„Stopp Corona“-App des Rotes Kreuz
ORF.at/Viviane Koth
„Stopp Corona“-App

„Zwang ist ein schlechter Motivator“

Derzeit ist die Nutzung der „Stopp Corona“-App des Roten Kreuzes freiwillig – und so soll es laut Vizekanzler Werner Kogler (Grüne) und der Hilfsorganisation selbst auch bleiben. „Die Hoffnung ist aber, dass es möglichst viele machen“, sagte Kogler am Samstag. Nationalratspräsident Wolfgang Sobotka (ÖVP) dagegen plädierte für eine verpflichtende Anwendung. Experten hielten das grundsätzlich für zulässig.

„Wir haben als Bundesregierung auch intensiven Kontakt mit dem Roten Kreuz. Das war immer davon getragen, dass es freiwillig genutzt wird“, sagte Kogler bei einer Pressekonferenz. Es habe auch keinen Sinn, die Verwendung zwangsweise zu verordnen, „wenn ich nicht sicherstellen kann, dass alle mitmachen“. Es werde gemeinsame Aufgabe sein, eine maximale Nutzung zu erreichen, sagte der Vizekanzler.

Das Rote Kreuz selbst sieht das ähnlich: „Wir glauben an die Freiwilligkeit. Zwang ist immer ein schlechter Motivator“, sagte Bundesrettungskommandant Gerry Foitik. Alle Nutzer seien wie auch das Rote Kreuz selbst davon überzeugt, dass sie mit der Nutzung der App Familie und Arbeitskollegen vor einer Ansteckung schützen können. „Ich bin mir sicher, dass jeder seine Familie schützen möchte“, so Foitik, „deshalb bin ich auch davon überzeugt, dass sich weiterhin viele Menschen die App installieren werden und der Staat ohne eine Verpflichtung auskommen wird.“ Innerhalb von nur einer Woche hätten 180.000 Menschen die App heruntergeladen.
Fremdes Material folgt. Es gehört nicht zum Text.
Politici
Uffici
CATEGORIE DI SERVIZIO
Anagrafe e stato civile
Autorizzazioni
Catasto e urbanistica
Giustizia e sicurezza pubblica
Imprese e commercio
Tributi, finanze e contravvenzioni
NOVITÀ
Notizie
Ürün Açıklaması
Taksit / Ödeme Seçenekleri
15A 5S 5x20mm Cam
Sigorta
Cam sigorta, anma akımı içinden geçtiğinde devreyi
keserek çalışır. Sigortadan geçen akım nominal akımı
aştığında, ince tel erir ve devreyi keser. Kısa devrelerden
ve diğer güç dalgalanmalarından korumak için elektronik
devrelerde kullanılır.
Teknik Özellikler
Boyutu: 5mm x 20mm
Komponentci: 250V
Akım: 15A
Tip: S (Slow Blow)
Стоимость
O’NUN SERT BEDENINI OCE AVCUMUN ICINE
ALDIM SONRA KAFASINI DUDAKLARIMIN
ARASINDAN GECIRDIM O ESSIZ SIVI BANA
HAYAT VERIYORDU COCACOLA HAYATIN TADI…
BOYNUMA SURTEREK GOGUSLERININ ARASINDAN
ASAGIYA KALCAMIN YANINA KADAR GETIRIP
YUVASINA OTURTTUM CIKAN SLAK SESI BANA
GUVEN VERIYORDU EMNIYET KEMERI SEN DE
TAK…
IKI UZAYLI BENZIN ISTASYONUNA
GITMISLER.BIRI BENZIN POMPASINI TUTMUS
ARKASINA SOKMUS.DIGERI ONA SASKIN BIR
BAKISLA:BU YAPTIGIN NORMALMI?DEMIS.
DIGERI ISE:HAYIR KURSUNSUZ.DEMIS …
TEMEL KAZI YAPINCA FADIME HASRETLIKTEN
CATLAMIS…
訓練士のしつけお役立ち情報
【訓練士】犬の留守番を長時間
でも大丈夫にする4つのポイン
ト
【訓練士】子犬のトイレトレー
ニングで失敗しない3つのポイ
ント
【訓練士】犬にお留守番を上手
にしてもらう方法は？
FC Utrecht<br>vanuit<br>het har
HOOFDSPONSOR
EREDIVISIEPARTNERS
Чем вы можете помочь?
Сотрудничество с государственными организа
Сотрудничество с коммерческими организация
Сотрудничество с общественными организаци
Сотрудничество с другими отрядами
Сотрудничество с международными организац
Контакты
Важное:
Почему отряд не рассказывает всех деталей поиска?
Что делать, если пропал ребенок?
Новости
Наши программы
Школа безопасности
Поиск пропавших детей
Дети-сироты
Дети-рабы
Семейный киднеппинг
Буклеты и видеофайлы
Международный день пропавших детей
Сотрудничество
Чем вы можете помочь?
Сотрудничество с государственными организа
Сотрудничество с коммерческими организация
„Safe Tracking zum Schutz der Bürger“

Auch Koglers Parteikollegin Sigrid Maurer verteidigte die App. „Es werden keine Daten zentral gespeichert, sondern nur lokal anonymisiert“, sagte die grüne Klubchefin am Samstag in der Ö1-Reihe „Im Journal zu Gast“ – Audio dazu in oe1.ORF.at . Es gebe dabei keine Sammlung von Bewegungsdaten, vielmehr handle es sich um ein „Safe Tracking zum Schutz der Bürger“. „Selbstverständlich“ sei das eine sehr sinnvolle Maßnahme. Maurer geht davon aus, dass diese nach Ostern „voll einsatzfähig“ sein werde.

ÖVP-Politiker Wolfgang Sobotka
APA/Georg Hochmuth
Mit seinem Vorschlag ist Sobotka derzeit eher allein auf weiter Flur

Nationalratspräsident Sobotka dagegen sagte gegenüber dem „profil“ über eine etwaige Verpflichtung zur Nutzung der App: „Wenn evident ist, dass wir die Menschen schützen können und jeder Kontakt festgehalten wird, dann sage ich dazu Ja.“ Verfassungsrechtlich geprüft werde derzeit, ob für Menschen, welche die App nicht installieren, die Bewegungsfreiheit eingeschränkt bleiben soll. Wenn man die Verpflichtung zur App zeitlich befristet, dann sei das mit der EU-Datenschutzverordnung und der Verfassung vereinbar, so Sobotka.

Apps als Alternative?

Apps könnten eine Alternative zu Ausgangsbeschränkungen sein – wenn sie richtig eingesetzt werden, sagt der deutsche Virologe Christian Drosten im Podcast von „NDR Info“.

Bundeskanzler Sebastian Kurz (ÖVP) wollte sich am Samstag zwar nicht auf einen verpflichtenden Einsatz der Software festlegen, bestätigte aber, auf Tracking und „Containment“ setzen zu wollen. „Wir haben alle ein Ziel, nämlich möglichst schnell wieder unsere Freiheit zurückzubekommen“, sagte Kurz. „Dazu wird es Begleitmaßnahmen brauchen.“ Tracking werde eine „wichtige Basis“ sein. Weil zwei Millionen Österreicherinnen und Österreicher kein Smartphone besitzen, wird laut Kurz an Schlüsselanhängern mit derselben Funktionalität gearbeitet.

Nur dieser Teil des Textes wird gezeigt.